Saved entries
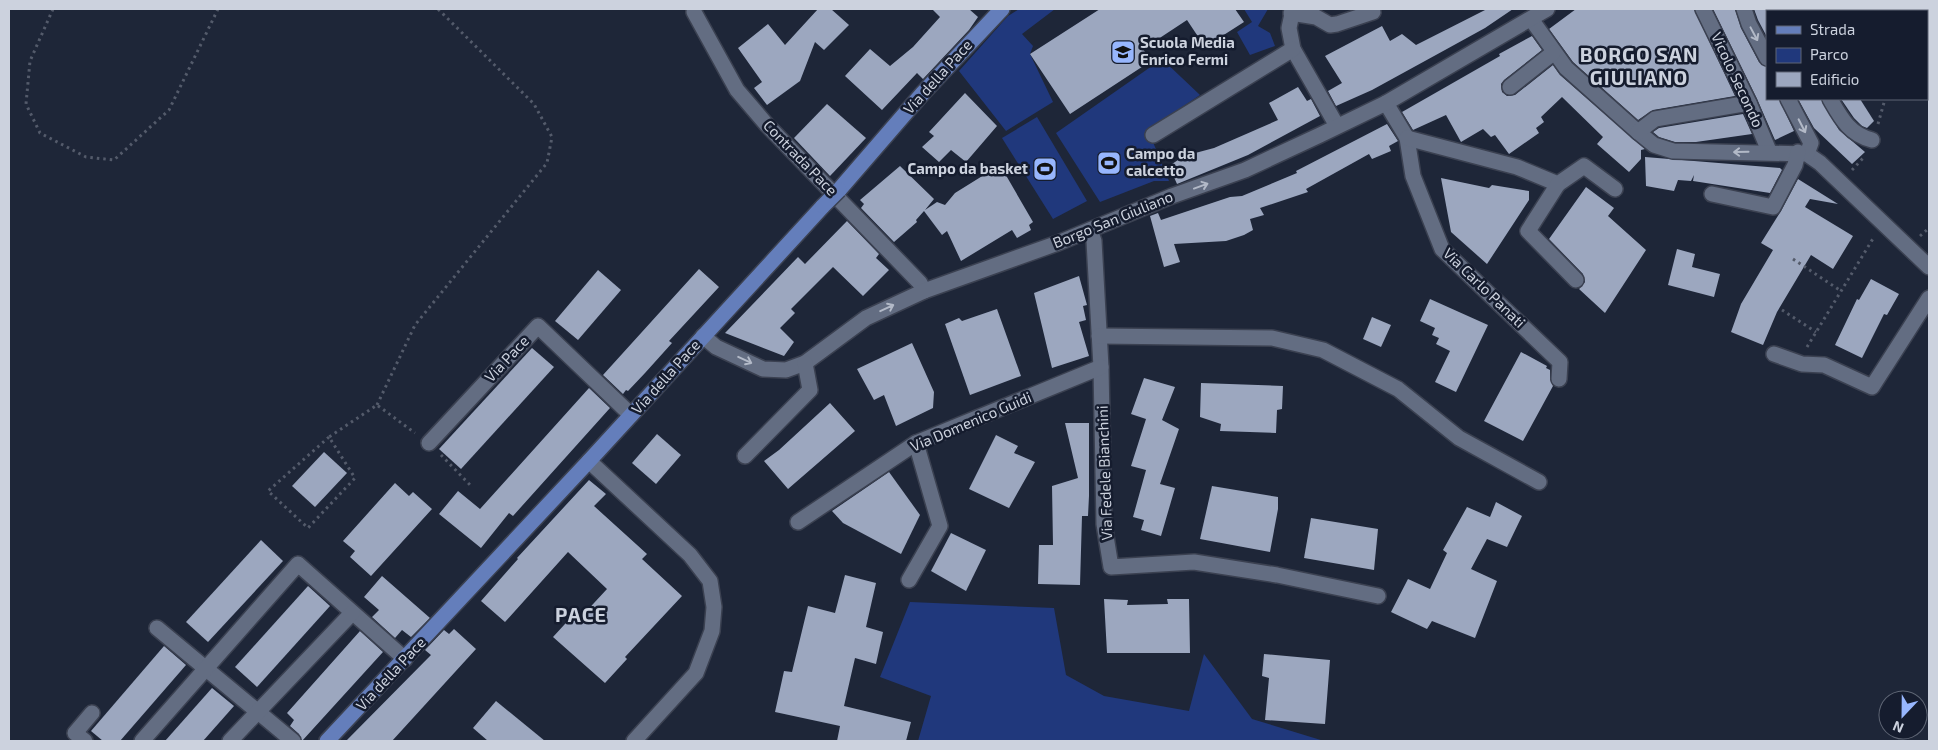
<svg xmlns="http://www.w3.org/2000/svg" width="1938" height="750" viewBox="0 0 1938 750" font-family="'Exo 2',sans-serif">
<rect width="100%" height="100%" fill="#1e2638"/>
<g fill="#20387c">
<polygon points="1019,9 1055,9 1022,34 1033,46 1030,54 1053,102 1006,131 959,71 1008,16"/>
<polygon points="1244,9 1268,9 1258,26 1270,33 1275,46 1250,55 1237,32 1252,22"/>
<polygon points="1162,59 1200,95 1148,130 1169,181 1154,181 1100,202 1056,133"/>
<polygon points="1037,117 1087,201 1053,219 1002,138"/>
<polygon points="910,602 1054,608 1066,675 1104,696 1189,711 1204,654 1252,719 1324,741 918,741 931,696 880,677"/>
</g>
<g fill="#9ca7bf">
<polygon points="818,9 831,9 849,25 824,50 815,42 800,81 767,105 754,88 762,82 738,48 768,24 785,45"/>
<polygon points="932,9 969,9 978,17 969,30 923,79 917,73 882,110 845,76 870,49 890,66 913,47 940,17"/>
<polygon points="1100,9 1235,9 1244,22 1205,47 1187,20 1143,49 1151,61 1070,114 1030,54"/>
<polygon points="1487,9 1513,9 1485,28 1445,50 1372,90 1336,106 1328,91 1342,83 1325,56 1382,26 1390,41 1402,34 1416,45"/>
<polygon points="1576,9 1694,9 1735,96 1653,110 1638,120 1573,62 1549,29"/>
<polygon points="1713,9 1735,9 1741,28 1759,62 1767,67 1767,99 1779,99 1794,131 1775,140 1757,99"/>
<polygon points="1754,9 1767,9 1767,37 1758,20"/>
<polygon points="1532,36 1542,50 1504,80 1501,84 1502,92 1507,96 1515,95 1553,65 1560,75 1645,149 1641,150 1641,159 1629,172 1597,144 1603,137 1562,97 1541,117 1544,122 1536,128 1539,133 1509,154 1495,135 1491,137 1483,129 1461,142 1446,115 1413,130 1402,112 1500,56 1499,54"/>
<polygon points="1298,87 1307,101 1311,99 1320,116 1248,155 1177,184 1169,166 1184,156 1214,148 1278,120 1269,103"/>
<polygon points="965,93 997,126 966,162 951,150 939,162 922,147 934,136 929,132"/>
<polygon points="1798,99 1821,99 1839,130 1865,152 1852,164 1814,128"/>
<polygon points="1841,99 1860,99 1874,121 1867,128 1862,126 1854,118"/>
<polygon points="827,104 866,138 830,176 794,138"/>
<polygon points="1743,114 1752,134 1696,142 1675,142 1659,137 1653,132 1659,128"/>
<polygon points="1387,124 1398,141 1389,146 1391,151 1372,159 1369,154 1306,189 1308,192 1260,208 1264,215 1250,219 1253,230 1244,235 1226,241 1174,244 1180,262 1164,267 1150,216 1158,213 1161,220 1230,197 1242,196 1297,173 1296,171"/>
<polygon points="1645,157 1780,168 1782,170 1770,193 1693,181 1694,175 1691,181 1678,180 1674,191 1646,186"/>
<polygon points="1000,165 1033,222 1029,225 1031,230 1017,238 1012,230 961,261 947,231 942,235 924,211 916,220 917,222 894,242 861,208 864,204 860,200 900,166 934,199 925,210 937,202 945,205 955,193"/>
<polygon points="1441,178 1489,188 1492,185 1529,191 1529,200 1487,264 1451,232"/>
<polygon points="1798,179 1838,204 1810,199 1805,207 1853,236 1833,269 1811,255 1777,312 1763,345 1731,332 1741,304 1773,250 1761,243 1781,211"/>
<polygon points="1586,187 1614,208 1608,216 1646,250 1605,313 1579,289 1585,282 1583,274 1549,239"/>
<polygon points="847,221 879,254 876,258 889,270 863,296 833,267 791,309 795,313 780,328 794,342 784,356 725,333 798,257 805,264"/>
<polygon points="1677,249 1695,254 1692,267 1720,274 1714,297 1668,285"/>
<polygon points="699,269 719,287 669,341 672,343 645,373 628,391 626,390 623,394 603,375"/>
<polygon points="598,270 621,290 578,340 555,321"/>
<polygon points="1079,276 1087,305 1083,306 1086,320 1079,322 1089,356 1052,368 1034,293"/>
<polygon points="1871,279 1899,294 1887,315 1884,314 1862,358 1835,345 1857,299 1859,300"/>
<polygon points="1430,299 1488,325 1456,392 1435,382 1450,351 1436,344 1439,338 1432,335 1435,328 1420,321"/>
<polygon points="997,309 1021,376 970,395 945,324 959,318 962,321"/>
<polygon points="1372,317 1391,325 1381,347 1363,339"/>
<polygon points="912,343 934,392 933,408 896,426 884,395 874,400 857,369"/>
<polygon points="532,348 554,367 461,469 439,449"/>
<polygon points="1521,352 1547,366 1546,368 1550,370 1550,379 1553,386 1523,441 1484,421"/>
<polygon points="1144,378 1175,387 1162,420 1179,429 1160,484 1175,488 1161,536 1141,530 1144,520 1133,517 1146,470 1131,466 1146,419 1131,414"/>
<polygon points="1201,383 1283,386 1282,409 1277,410 1276,433 1220,431 1221,424 1200,417"/>
<polygon points="589,388 610,408 513,516 509,513 481,548 439,514 458,491 480,509"/>
<polygon points="830,403 855,431 788,489 764,461 779,450"/>
<polygon points="1065,423 1089,423 1089,496 1088,516 1082,516 1080,585 1038,584 1039,545 1053,545 1052,486 1078,478"/>
<polygon points="657,434 681,455 656,484 632,463"/>
<polygon points="996,435 1018,446 1014,453 1035,462 1009,508 969,489"/>
<polygon points="324,452 347,473 315,507 292,486"/>
<polygon points="889,472 920,515 901,554 843,523 832,511"/>
<polygon points="589,480 606,494 594,506 647,554 642,559 682,596 625,657 627,659 605,683 553,637 576,612 581,617 607,589 568,552 505,622 481,601 518,559 517,558"/>
<polygon points="395,483 409,496 413,492 432,509 371,576 350,557 355,551 343,541"/>
<polygon points="1212,486 1278,497 1278,509 1270,552 1200,539"/>
<polygon points="1496,502 1522,516 1507,547 1487,539 1471,569 1497,581 1475,638 1432,621 1427,629 1391,612 1408,579 1430,589 1447,553 1443,550 1467,507 1490,517"/>
<polygon points="1311,518 1378,529 1374,570 1304,558"/>
<polygon points="951,533 986,550 966,591 931,571"/>
<polygon points="261,540 283,561 208,642 186,622"/>
<polygon points="845,575 876,583 866,627 883,632 876,664 855,658 844,706 911,722 906,741 837,741 840,726 775,712 784,671 792,672 808,606 835,613"/>
<polygon points="382,576 430,618 411,637 402,630 395,638 372,617 379,610 364,597"/>
<polygon points="308,586 330,606 257,687 235,667"/>
<polygon points="1104,599 1128,600 1127,605 1168,604 1167,599 1189,599 1190,653 1107,653"/>
<polygon points="454,629 476,649 392,741 346,741 431,655 425,650 444,630 449,634"/>
<polygon points="360,631 383,652 302,741 299,734 290,726 294,720 287,713"/>
<polygon points="164,646 186,665 120,741 103,741 91,731"/>
<polygon points="1264,654 1330,660 1325,724 1265,720 1269,678 1262,676"/>
<polygon points="212,688 234,706 203,741 165,741"/>
<polygon points="496,701 545,741 488,741 473,728"/>
</g>
<g fill="none" stroke-linecap="round" stroke-linejoin="round">
<g stroke="#3b4151" stroke-width="18">
<g id="minor">
<polyline points="1293,9 1289,28 1293,49 1337,126"/>
<polyline points="1703,9 1749,103 1769,151"/>
<polyline points="1744,9 1749,24 1767,58"/>
<polyline points="1784,9 1785,11"/>
<polyline points="1866,11 1870,9"/>
<polyline points="694,12 737,90 766,124 920,283 924,291"/>
<polyline points="1291,13 1316,17 1330,25 1337,24 1373,12"/>
<polyline points="1531,19 1566,68 1638,132 1654,145 1673,151 1807,154 1820,163 1929,267"/>
<polyline points="1510,87 1553,53"/>
<polyline points="1788,99 1811,143 1807,154"/>
<path d="M1830,99c11,19 19,35 42,41"/>
<polyline points="1386,103 1407,138 1413,176 1442,249 1560,362 1559,379"/>
<polyline points="1638,132 1655,119 1749,103"/>
<polyline points="1153,135 1293,49"/>
<polyline points="1407,138 1517,167 1558,184 1584,166 1615,189"/>
<polyline points="1558,184 1528,231 1576,280"/>
<polyline points="1712,194 1773,207 1795,165 1798,152"/>
<polyline points="1090,230 1094,241 1101,367 1104,524 1111,567 1194,562 1277,575 1378,596"/>
<polyline points="703,336 716,347 763,369 786,370 805,363 866,318 924,291 1058,243 1172,196 1245,170 1320,135 1386,103 1547,9"/>
<polyline points="1099,336 1272,338 1323,350 1398,389 1459,438 1539,482"/>
<polyline points="1774,354 1802,364 1824,365 1872,387 1929,298"/>
<polyline points="429,443 538,326 631,415"/>
<polyline points="745,456 810,390 805,363"/>
<polyline points="589,461 690,555 710,581 714,607 712,631 696,673 634,741"/>
<polyline points="798,522 916,443 1101,367"/>
<polyline points="909,580 940,526 916,443"/>
<polyline points="157,628 293,741"/>
<polyline points="85,741 75,733 92,713"/>
<polyline points="142,741 298,564 405,659"/>
<polyline points="230,741 352,613"/>
</g>
</g>
<g stroke="#3b4151" stroke-width="18">
<g id="major">
<polyline points="1882,9 1884,11"/>
<polyline points="1927,49 1929,50"/>
<polyline points="839,190 922,94 1002,9"/>
<polyline points="327,741 589,461 823,206"/>
</g>
</g>
<g stroke="#545b6b" stroke-width="3" stroke-dasharray="2.5 4" stroke-linecap="butt">
<polyline points="53,9 30,61 26,104 40,133 86,157 114,160 169,110 218,9"/>
<polyline points="1878,124 1885,99"/>
<polyline points="1852,170 1865,156"/>
<polyline points="1920,236 1929,228"/>
<polyline points="1793,259 1841,291"/>
<polyline points="1782,310 1816,332"/>
<polyline points="1807,347 1874,237"/>
<polyline points="377,405 415,325 547,163 552,137 534,104 438,9"/>
<polyline points="329,437 268,491 308,528 355,478 329,437 377,405 415,433"/>
<polyline points="441,455 472,487"/>
</g>
<use href="#minor" stroke="#636d82" stroke-width="15"/>
<use href="#major" stroke="#647ebb" stroke-width="15"/>
<g stroke="#3b4151" stroke-width="18" stroke-linecap="butt">
<polyline id="major-bridge" points="823,206 839,190"/>
</g>
<use href="#major-bridge" stroke="#647ebb" stroke-width="15"/>
</g>
<defs><path id="oneway-shaft" d="M-6 0H5M1.5-3L5.5 0L1.5 3" fill="none" stroke-width="1.6" stroke-linecap="round" stroke-linejoin="round" transform="scale(1.25)"/></defs>
<g stroke="#b2b9c7">
<use href="#oneway-shaft" transform="translate(1754 34) rotate(62)"/>
<use href="#oneway-shaft" transform="translate(1802 126) rotate(63)"/>
<use href="#oneway-shaft" transform="translate(1741 152) rotate(179)"/>
<use href="#oneway-shaft" transform="translate(1201 186) rotate(-20)"/>
<use href="#oneway-shaft" transform="translate(887 308) rotate(-25)"/>
<use href="#oneway-shaft" transform="translate(745 360) rotate(25)"/>
</g>
<defs>
<g id="school-square" transform="scale(1.25)"><rect x="-9" y="-9" width="18" height="18" rx="4" fill="#97b6fd" stroke="#151c2e"/><path d="M0-5L7-2L0 1L-7-2ZM-4 1L0 2.5L4 1V4Q0 6-4 4Z" fill="#111"/></g>
<g id="stadium-square" transform="scale(1.25)"><rect x="-9" y="-9" width="18" height="18" rx="4" fill="#97b6fd" stroke="#151c2e"/><path d="M0-5a6.5 5 0 1 0 0 10a6.5 5 0 1 0 0-10ZM-3.5-1.8h7v3.6h-7Z" fill="#111"/></g>
</defs>
<g fill-rule="evenodd">
<use href="#school-square" x="1123" y="52"/>
<use href="#stadium-square" x="1109" y="163"/>
<use href="#stadium-square" x="1045" y="169"/>
</g>
<g text-anchor="middle" stroke-width="5" stroke-linejoin="round" paint-order="stroke">
<g font-size="15" font-weight="bold" fill="#ccd2de" stroke="#151c2e" text-anchor="start">
<text x="1140" y="48">Scuola Media<tspan x="1140" dy="17">Enrico Fermi</tspan></text>
<text x="1126" y="159">Campo da<tspan x="1126" dy="17">calcetto</tspan></text>
<text x="1028" y="174" text-anchor="end">Campo da basket</text>
</g>
<g font-size="15" fill="#ccd2de" stroke="#151c2e">
<text transform="translate(938 77) rotate(-48)" y="5">Via della Pace</text>
<text transform="translate(1737 80) rotate(65)" y="5">Vicolo Secondo</text>
<text transform="translate(800 158) rotate(46)" y="5">Contrada Pace</text>
<text transform="translate(1113 220) rotate(-22)" y="5">Borgo San Giuliano</text>
<text transform="translate(1484 288) rotate(44)" y="5">Via Carlo Panati</text>
<text transform="translate(507 359) rotate(-47)" y="5">Via Pace</text>
<text transform="translate(666 377) rotate(-48)" y="5">Via della Pace</text>
<text transform="translate(971 422) rotate(-23)" y="5">Via Domenico Guidi</text>
<text transform="translate(1105 473) rotate(-92)" y="5">Via Fedele Bianchini</text>
<text transform="translate(391 674) rotate(-47)" y="5">Via della Pace</text>
</g>
<g font-size="20" font-weight="bold" letter-spacing="1" fill="#ccd2de" stroke="#151c2e">
<text x="1639" y="62">BORGO SAN<tspan x="1639" dy="23">GIULIANO</tspan></text>
<text x="581" y="622">PACE</text>
</g>
</g>
<rect width="1938" height="750" fill="none" stroke="#ccd2de" stroke-width="20"/>
<rect x="1766" y="10" width="162" height="90" fill="#151c2e" stroke="#5e6574"/>
<rect x="1776" y="26" width="25" height="8" fill="#647ebb" stroke="#5e6574"/>
<text x="1810" y="35" font-size="15" fill="#ccd2de">Strada</text>
<rect x="1776" y="48" width="25" height="15" fill="#20387c" stroke="#5e6574"/>
<text x="1810" y="60" font-size="15" fill="#ccd2de">Parco</text>
<rect x="1776" y="72" width="25" height="15" fill="#9ca7bf" stroke="#5e6574"/>
<text x="1810" y="85" font-size="15" fill="#ccd2de">Edificio</text>
<g transform="translate(1903 715) rotate(202)"><circle r="24" fill="#151c2e" stroke="#5e6574"/>
<path d="M0-4L9 19L0 12L-9 19Z" fill="#97b6fd"/>
<text y="-8" font-size="14" font-weight="bold" text-anchor="middle" fill="#ccd2de">N</text>
</g>
</svg>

# Instructions to follow:
What is the number of lines in the records holding "none"? Give the number alone.

# Result below:
3